▸ Work instructions
Using the material that follows, output exactly the lines from the one containing "FLETCHER | 856-325-9253 |" through the one containing "6 | LEARY HERBERT | 856-982-6066 |", with both ends kept.

======== Given data

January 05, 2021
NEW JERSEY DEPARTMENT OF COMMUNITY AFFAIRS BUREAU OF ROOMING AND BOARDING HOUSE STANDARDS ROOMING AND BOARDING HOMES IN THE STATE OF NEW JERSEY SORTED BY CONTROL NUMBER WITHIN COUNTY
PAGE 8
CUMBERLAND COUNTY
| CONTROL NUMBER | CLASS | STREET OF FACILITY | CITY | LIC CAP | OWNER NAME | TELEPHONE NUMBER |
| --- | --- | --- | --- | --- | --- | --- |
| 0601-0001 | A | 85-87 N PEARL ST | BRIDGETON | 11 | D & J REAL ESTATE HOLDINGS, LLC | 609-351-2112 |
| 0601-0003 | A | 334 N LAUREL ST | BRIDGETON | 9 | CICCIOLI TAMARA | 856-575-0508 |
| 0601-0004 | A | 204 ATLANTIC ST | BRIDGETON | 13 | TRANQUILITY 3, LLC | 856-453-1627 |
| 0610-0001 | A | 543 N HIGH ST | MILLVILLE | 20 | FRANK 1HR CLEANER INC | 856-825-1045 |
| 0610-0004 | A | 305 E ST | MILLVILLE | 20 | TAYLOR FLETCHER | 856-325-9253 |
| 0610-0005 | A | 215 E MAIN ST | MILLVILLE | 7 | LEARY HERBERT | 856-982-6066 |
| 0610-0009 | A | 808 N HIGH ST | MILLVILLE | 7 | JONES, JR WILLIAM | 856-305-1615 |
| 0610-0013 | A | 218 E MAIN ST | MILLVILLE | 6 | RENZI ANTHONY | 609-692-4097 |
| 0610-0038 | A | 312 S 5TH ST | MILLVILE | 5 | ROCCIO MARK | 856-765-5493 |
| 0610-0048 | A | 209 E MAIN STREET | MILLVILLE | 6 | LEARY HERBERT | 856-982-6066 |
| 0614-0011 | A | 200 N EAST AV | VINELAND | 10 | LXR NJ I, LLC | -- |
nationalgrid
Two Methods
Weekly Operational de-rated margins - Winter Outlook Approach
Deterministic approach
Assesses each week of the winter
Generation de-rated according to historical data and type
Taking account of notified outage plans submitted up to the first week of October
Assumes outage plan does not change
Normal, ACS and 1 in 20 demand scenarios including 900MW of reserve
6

================

▸ Task result
| 0610-0004 | A | 305 E ST | MILLVILLE | 20 | TAYLOR FLETCHER | 856-325-9253 |
| 0610-0005 | A | 215 E MAIN ST | MILLVILLE | 7 | LEARY HERBERT | 856-982-6066 |
| 0610-0009 | A | 808 N HIGH ST | MILLVILLE | 7 | JONES, JR WILLIAM | 856-305-1615 |
| 0610-0013 | A | 218 E MAIN ST | MILLVILLE | 6 | RENZI ANTHONY | 609-692-4097 |
| 0610-0038 | A | 312 S 5TH ST | MILLVILE | 5 | ROCCIO MARK | 856-765-5493 |
| 0610-0048 | A | 209 E MAIN STREET | MILLVILLE | 6 | LEARY HERBERT | 856-982-6066 |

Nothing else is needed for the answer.